On this date in 1896, a young Minnesota woman gave birth to a depressive young alcoholic named Francis Scott Key Fitzgerald.

The boy did badly in school and went to train for war in 1918. While training at Camp Sheridan in Alabama, he fell in love with Zelda Sayre, the mentally unstable daughter of an Alabama Supreme Court judge.

The war ended before Fitzgerald could be sent overseas and shot, however, so he went to New York to become rich and famous. He became neither, so Zelda broke off their engagement.

Fitzgerald then moved back to Minnesota. A year later he became a famous writer. He moved to Connecticut, Zelda married him, and they became drunken celebrity wrecks.

They spent a lot of time in Europe. This lasted until Zelda went mad and Fitzgerald died.



Fitzgerald is best remembered for having said the rich were different, even though Hemingway kept telling him to act like a man and strip down, grease himself up and get into a boxing ring.



Oh yeah, he also wrote several books.

... Things are sweeter when they're lost. I know--because once I wanted something and got it. It was the only thing I ever wanted badly, Dot, and when I got it it turned to dust in my hand...


September 24, 1954 -
Steve Allen sat down at his piano and the Tonight Show premiered on NBC on this date.
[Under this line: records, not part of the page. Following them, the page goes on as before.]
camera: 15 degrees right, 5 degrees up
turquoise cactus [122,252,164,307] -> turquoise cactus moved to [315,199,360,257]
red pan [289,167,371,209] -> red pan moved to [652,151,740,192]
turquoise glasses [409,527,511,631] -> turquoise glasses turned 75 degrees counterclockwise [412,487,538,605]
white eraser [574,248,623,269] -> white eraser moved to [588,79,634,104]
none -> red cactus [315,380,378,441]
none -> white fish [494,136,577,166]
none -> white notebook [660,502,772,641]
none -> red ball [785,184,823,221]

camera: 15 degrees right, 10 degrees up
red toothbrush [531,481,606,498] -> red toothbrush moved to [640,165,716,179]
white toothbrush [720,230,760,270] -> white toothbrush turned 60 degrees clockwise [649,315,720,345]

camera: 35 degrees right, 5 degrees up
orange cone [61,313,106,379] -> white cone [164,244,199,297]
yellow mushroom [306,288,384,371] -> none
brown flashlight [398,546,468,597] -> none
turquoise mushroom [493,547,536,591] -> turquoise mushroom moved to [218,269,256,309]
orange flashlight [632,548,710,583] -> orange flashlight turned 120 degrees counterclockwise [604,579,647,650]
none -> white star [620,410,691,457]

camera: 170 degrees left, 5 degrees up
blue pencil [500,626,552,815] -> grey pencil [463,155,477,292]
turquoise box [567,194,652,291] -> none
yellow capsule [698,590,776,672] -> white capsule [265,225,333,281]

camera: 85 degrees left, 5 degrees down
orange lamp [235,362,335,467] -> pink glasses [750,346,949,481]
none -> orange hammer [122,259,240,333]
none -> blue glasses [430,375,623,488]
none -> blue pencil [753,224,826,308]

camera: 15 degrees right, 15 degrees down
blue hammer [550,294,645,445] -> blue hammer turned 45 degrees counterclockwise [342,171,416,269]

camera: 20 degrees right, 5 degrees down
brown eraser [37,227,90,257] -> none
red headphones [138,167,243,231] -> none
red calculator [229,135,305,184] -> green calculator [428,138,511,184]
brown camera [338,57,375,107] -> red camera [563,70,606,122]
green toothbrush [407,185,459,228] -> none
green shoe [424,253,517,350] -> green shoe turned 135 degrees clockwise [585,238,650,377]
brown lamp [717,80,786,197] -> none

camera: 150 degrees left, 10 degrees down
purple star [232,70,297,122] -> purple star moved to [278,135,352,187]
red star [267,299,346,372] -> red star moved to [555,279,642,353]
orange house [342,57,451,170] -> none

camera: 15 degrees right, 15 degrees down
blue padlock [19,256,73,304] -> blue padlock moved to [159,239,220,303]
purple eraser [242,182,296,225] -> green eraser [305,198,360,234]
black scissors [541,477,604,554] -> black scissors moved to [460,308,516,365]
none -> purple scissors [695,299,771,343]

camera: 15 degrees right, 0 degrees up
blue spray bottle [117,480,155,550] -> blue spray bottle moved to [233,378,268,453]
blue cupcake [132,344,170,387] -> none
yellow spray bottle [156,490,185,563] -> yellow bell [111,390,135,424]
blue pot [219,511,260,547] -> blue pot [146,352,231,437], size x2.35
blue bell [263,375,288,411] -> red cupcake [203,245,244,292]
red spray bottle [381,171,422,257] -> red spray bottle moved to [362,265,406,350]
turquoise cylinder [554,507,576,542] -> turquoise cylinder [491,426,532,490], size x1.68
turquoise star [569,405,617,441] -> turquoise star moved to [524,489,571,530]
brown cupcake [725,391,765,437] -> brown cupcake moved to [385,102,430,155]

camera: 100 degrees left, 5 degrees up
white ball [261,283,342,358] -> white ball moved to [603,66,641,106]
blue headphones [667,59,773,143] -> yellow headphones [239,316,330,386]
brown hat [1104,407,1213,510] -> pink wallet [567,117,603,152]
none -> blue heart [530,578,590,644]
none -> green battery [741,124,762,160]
Simply called Tonight, the show was a blend of comedy, interview and musical performance that set the basic template for future late-night television.


September 24, 1961-
Students of Great Comedy lined up around the block to enroll in Whatsamatta U when The Bullwinkle Show moved to primetime on NBC TV on this date.



The first story of the season was an epic multi-part adventure about the moose and squirrel's search for the elusive Kirwood Derby. In November 1961, Durward Kirby threatened to file suit. Jay Ward reportedly responded to the threat, in his usual style, by offering to let Kirby use any name of his choosing for any character from his show.


September 24, 1964 -
We all visited 1313 Mockingbird Lane for the first time when The Munsters premieres on TV on this date.



Bill Mumy was the original choice for Eddie Munster, but his parents didn't approve of the extensive makeup that would be used for his character. He would eventually guest on the episode "Come Back, Little Googie", playing an incorrigible brat, during the first season.


September 24, 1969 -
The trial of the "Chicago Eight" (later seven) began. Demonstrations began outside the court house, with the Weatherman group proclaiming the "Days of Rage" in protest of the trial. The Chicago Eight staged demonstrations at the Democratic National Convention in Chicago to protest the Vietnam War and its support by the top Democratic presidential candidate, Vice President Hubert Humphrey. These anti-Vietnam War protests were some of the most violent in American history as the police and national guardsmen beat antiwar protesters, innocent bystanders and members of the press.



Five defendants (Tom Hayden, Abbie Hoffman, Jerry Rubin, David Dellinger, Rennie Davis) were convicted of crossing state lines to incite riots at the 1968 Democratic national convention; the convictions were ultimately overturned.


Luna 16 was the first robotic probe to land on the Moon and return a sample to Earth.. An automatic drilling rig was deployed and 101 grams of lunar soil was collected.

The samples were returned to Earth on September 24, 1970 and marked the first time lunar sampled were recovered by an unmanned spacecraft.


September 24, 1991 -
Theodor Seuss Geisel, an American writer and cartoonist best known for his classic children's books under the pen name Dr. Seuss, including The Cat in the Hat, Green Eggs and Ham, How the Grinch Stole Christmas and One Fish Two Fish Red Fish Blue Fish, died on this date.



No greater tribute was given to the Doctor than when the Reverend Jesse Jackson appeared on SNL following his death.